労働契約とは

労働契約

労働者が、使用者の指揮命令の下で働いて賃金をもらうという約束を「労働契約」と言います。 労働契約は口約束でも成立しますが、使用者は賃金、労働時間その他の労働条件をはっきりと労働者に示さなければなりません。

そのうち賃金・労働時間・就業場所・業務内容など一定の事項に関する事項については、書面に記載し、労働者に渡さなければならないとされています。 (労働基準法第15条)

労働契約で定められなかった労働条件については、就業規則の内容が適用されます。

給与規定や退職金規定を別に定めている会社もありますが、呼び方に関係なくこれも就業規則の一部です。

就業規則は、労働条件や職場の規律について使用者が定めるもので、常時10人以上の労働者を使用する場合は、必ず作成しなければなりません。(労働基準法第89条

就業規則は使用者が一方的に定めるものですが、その内容が合理的である限り、労働者はこれを守らなければならないとされています。

そこで法は、使用者が就業規則を作成するに当たって、労働者代表の意見を聴き労働基準監督署に届け出ることのほか、これを仕事場の見やすい場所に掲示するなどして、労働者がいつでも見られるようにしなければならないと定めています。(労働基準法第106条

応募や採用の際に提出する書類については、労基法は何も規定していません。契約書や家族調書などは提出の必要があります(名古屋タクシー事件 名古屋地裁 昭和40.6.7)が、人権やプライバシーの保護の観点から、悪用されるおそれのある書類(印鑑証明書や戸籍抄本など)の提出を求めるのは不適切と言えるでしょう。

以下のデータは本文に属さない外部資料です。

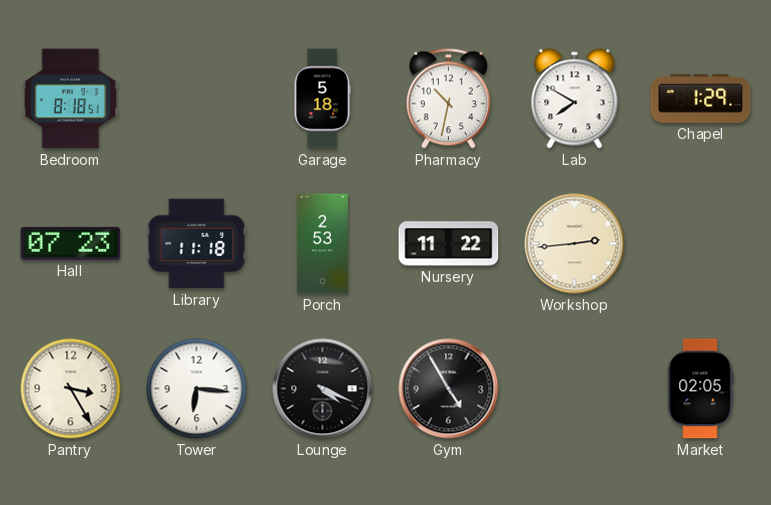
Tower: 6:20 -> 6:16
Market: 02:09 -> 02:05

採用後一定の期間を「試用期間」(「見習い」などと呼ぶこともあります)としている場合があります。

試用期間は、通常、使用者が労働者の資質・能力などの適格性を判断するため、解約権を留保する期間として設けられるものですが、試用期間中でも労働契約はすでに成立しているので、「本採用の拒否」も「解雇」の一種にあたります。

判例上、解雇には合理的な理由が必要とされています。